Obi Nwosu is the CEO and co-founder of Coinfloor, the UK's longest-running Bitcoin exchange. He has over 20 years’ experience building online marketplaces and bringing virtual currencies to tens of millions of people. Obi writes The Road to Bitcoin Hegemony, a weekly recap of some of the most impactful developments in Bitcoin.
The End of the Beginning
Love ‘em or hate ‘em, we should all be watching Coinbase’s IPO carefully and wishing ‘em well. Then again, Coinbase doesn’t really need our crossed fingers. The company has had a stellar Q1 with revenues up by nearly three quarters to almost $2 billion. More importantly even than its financials, Coinbase could not have timed it better, with trillion-dollar Covid stimuli about to wreak havoc on the world’s fiat currencies.
But significant as Coinbase’s IPO is for the industry, let’s not misunderstand this milestone.

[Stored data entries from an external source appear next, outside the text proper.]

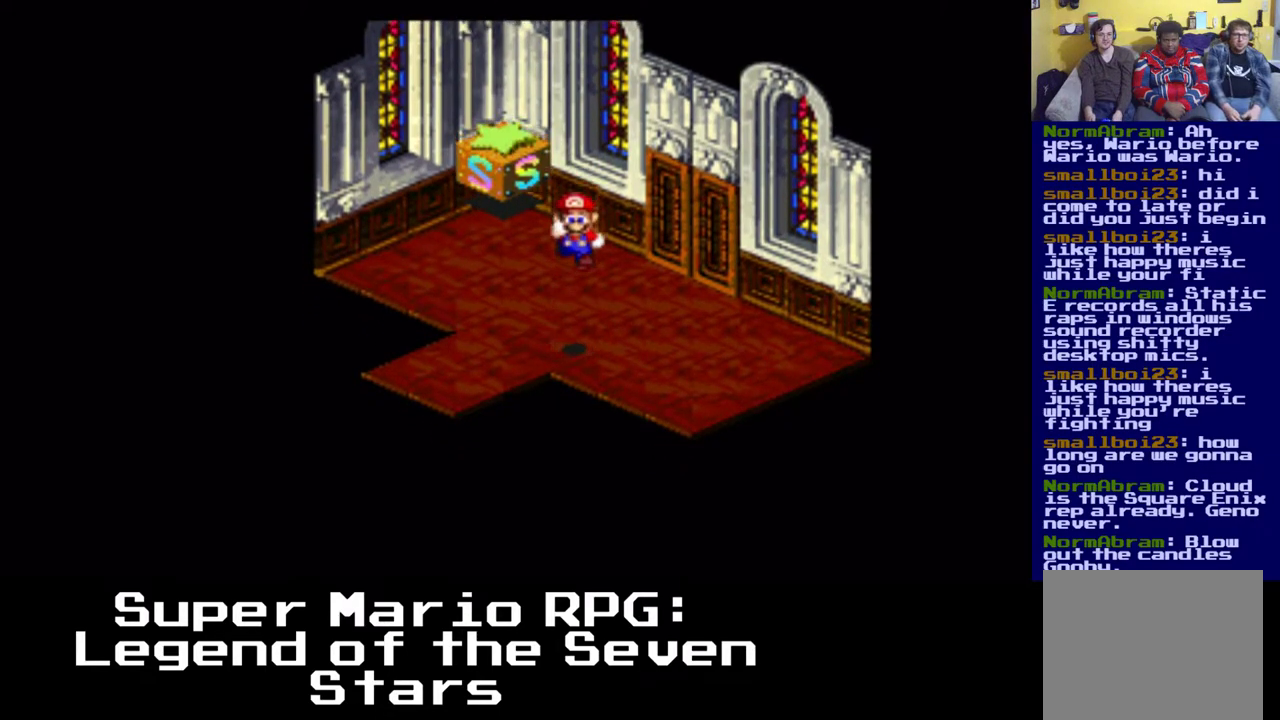
{"buttons": ["B"], "left_stick": "center", "events": [[500, "B", "down"]]}
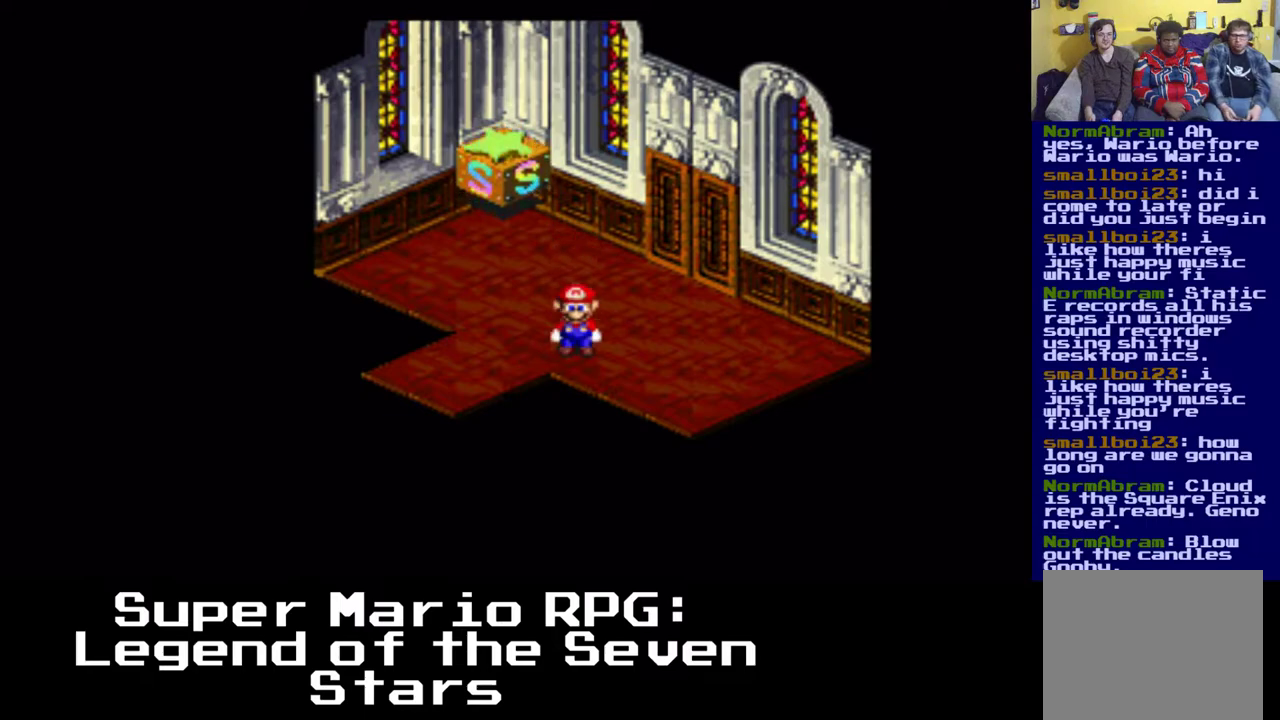
{"buttons": ["B"], "left_stick": "center", "events": []}
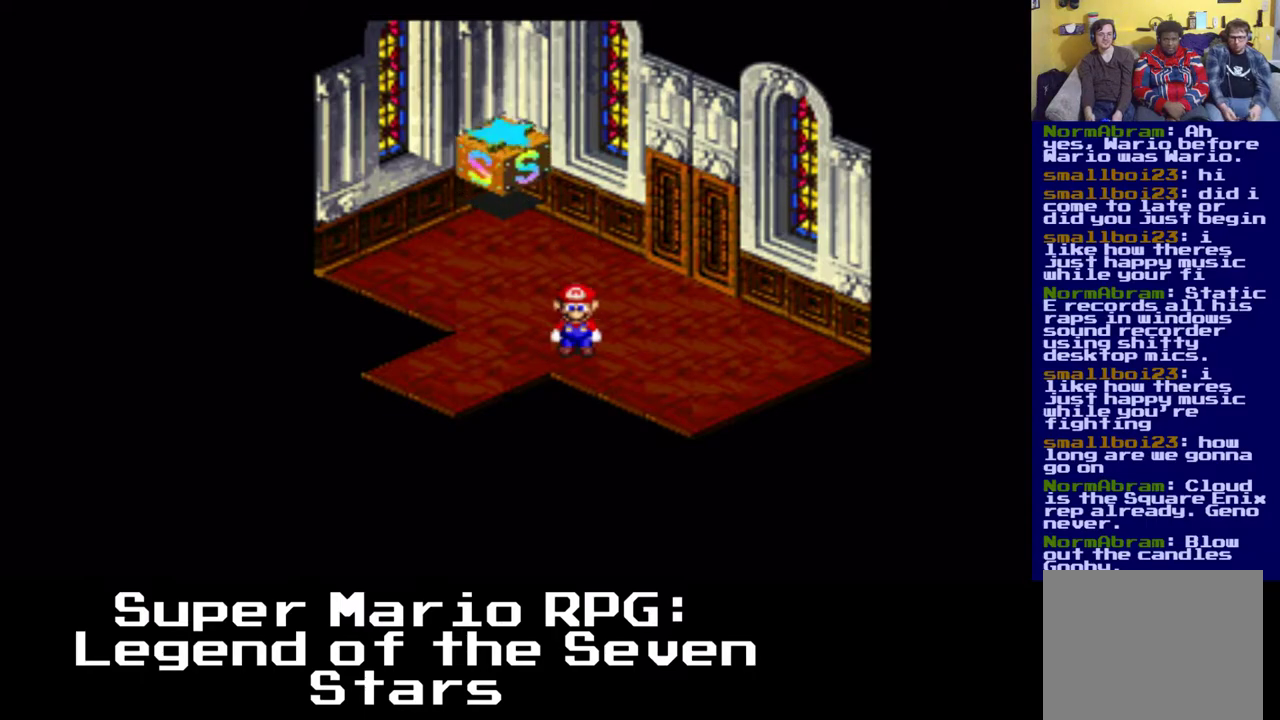
{"buttons": [], "left_stick": "center", "events": [[50, "B", "up"]]}
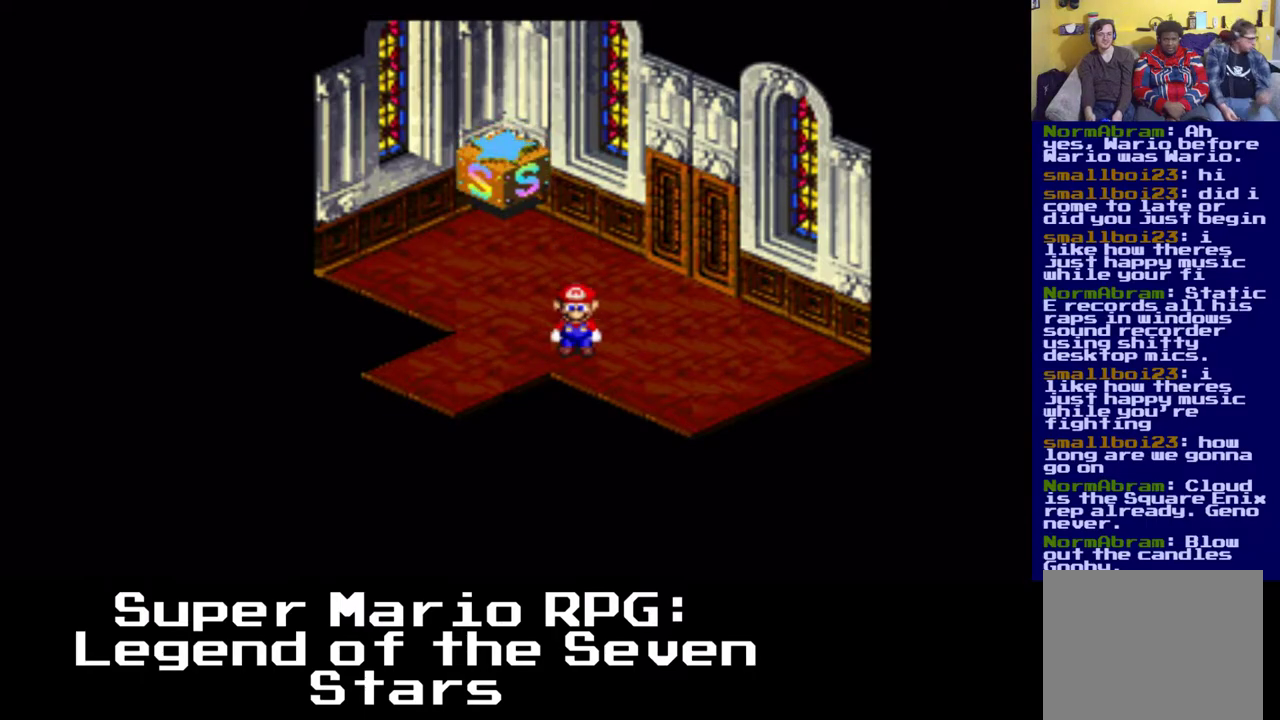
{"buttons": ["B"], "left_stick": "center", "events": [[300, "B", "down"]]}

This is by no means the end of the journey towards Bitcoin hegemony; it is not even the home straight. It is, however, the end of the beginning.
In the short term this will keep the spotlight focused on crypto, garnering more exposure and ‘legitimacy’ for Bitcoin within the traditional financial industry while providing another proxy for buying coins, just as we saw with Microstrategy or Grayscale’s Bitcoin Trust. That’s all gravy for the Bitcoin space, of course, but it will accelerate the transformation of the industry into something wholly different.
Because here’s what I expect to happen in the medium term. Coinbase’s numbers will attract any number of banks, payment providers, and traditional fiat-based financial institutions like moths to a flame. Wanting in on the crypto action, they will start offering their own customers the ability to buy bitcoin, and inadvertently open up the adoption floodgates further.
But as more users flock to Bitcoin, the clamour for self-sovereignty, greater simplicity, and fewer middlemen becomes even louder. This demand will be met by advances like the Lightning Network, Liquid, and the RGB protocol, which are already being developed at pace, and will ultimately mature to the point where they surpass centralized platforms. In parallel, increased corporate adoption will reduce and then eliminate the need to convert in and out of Bitcoin.
Just look at Caruso, one of California’s biggest real estate owners, which this week announced it will start accepting payment in bitcoin. Add to this Tesla’s announcement that it would allow purchases of its cars in bitcoin, and people can now pay for their accommodation, transport, and basic needs without ever having to touch fiat.
Tesla and Caruso are among the businesses that have shown us glimpses of what this future might look like, but there is much more work to be done before Bitcoin 2.0 becomes a widespread reality. A more accurate comparison to our current "crypto IPO" stage of development is the early days of the web when companies like AOL and Yahoo! ruled the roost. These early internet businesses may no longer be leaders, but they laid the foundations for the future hegemony, known as the World Wide Web, that dominates today. Bitcoin will go through the same transformation, the difference being that we have a much clearer idea of what the world looks like when it has achieved hegemony.
Running Toward the Abyss
No one expected traditional finance to welcome Bitcoin with open arms, but neither could we predict they would react to its rise in such self-sabotaging fashion.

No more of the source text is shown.